Extracted page text data
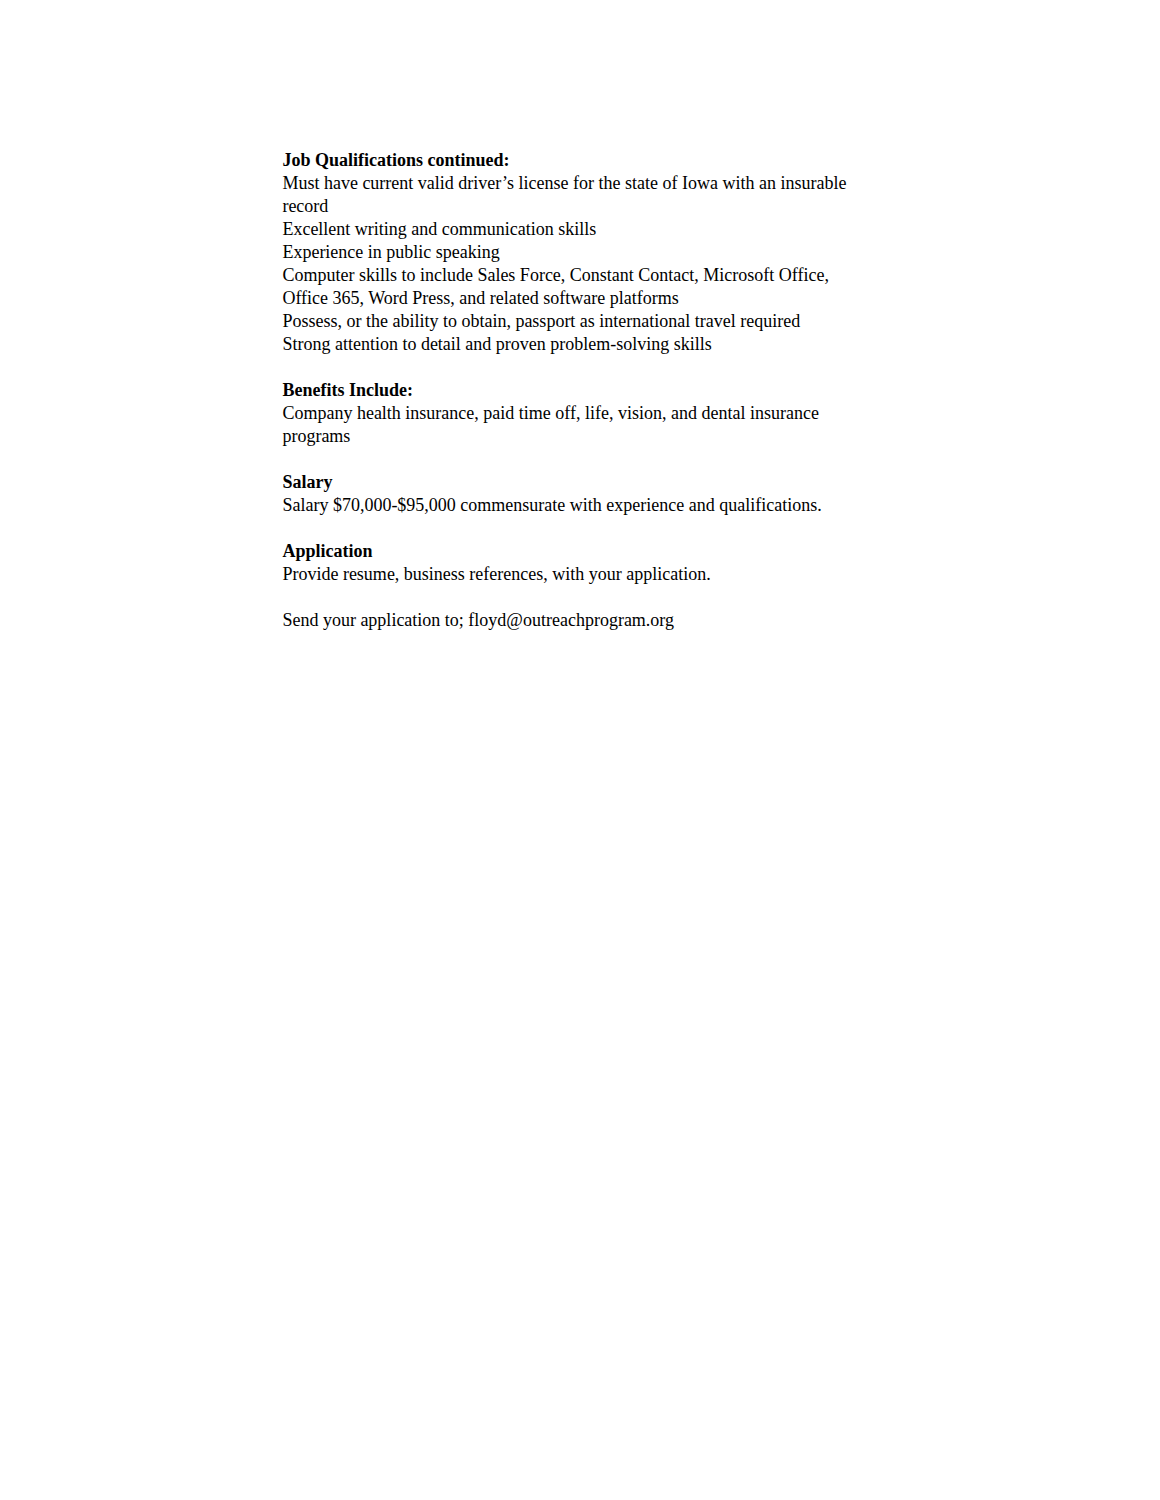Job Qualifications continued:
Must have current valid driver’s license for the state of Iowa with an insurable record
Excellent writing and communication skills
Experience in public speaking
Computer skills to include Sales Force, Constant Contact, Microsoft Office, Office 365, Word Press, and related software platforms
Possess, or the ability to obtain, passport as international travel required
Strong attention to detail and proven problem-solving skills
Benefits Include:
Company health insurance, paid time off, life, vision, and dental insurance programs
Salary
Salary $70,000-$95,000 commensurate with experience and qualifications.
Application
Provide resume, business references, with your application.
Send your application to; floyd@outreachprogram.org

**WORK ORDER:**
If a line in the records above holds the string "skills", copy it out.

**REPLY TO THE EXERCISE:**
Excellent writing and communication skills
Computer skills to include Sales Force, Constant Contact, Microsoft Office, Office 365, Word Press, and related software platforms
Strong attention to detail and proven problem-solving skills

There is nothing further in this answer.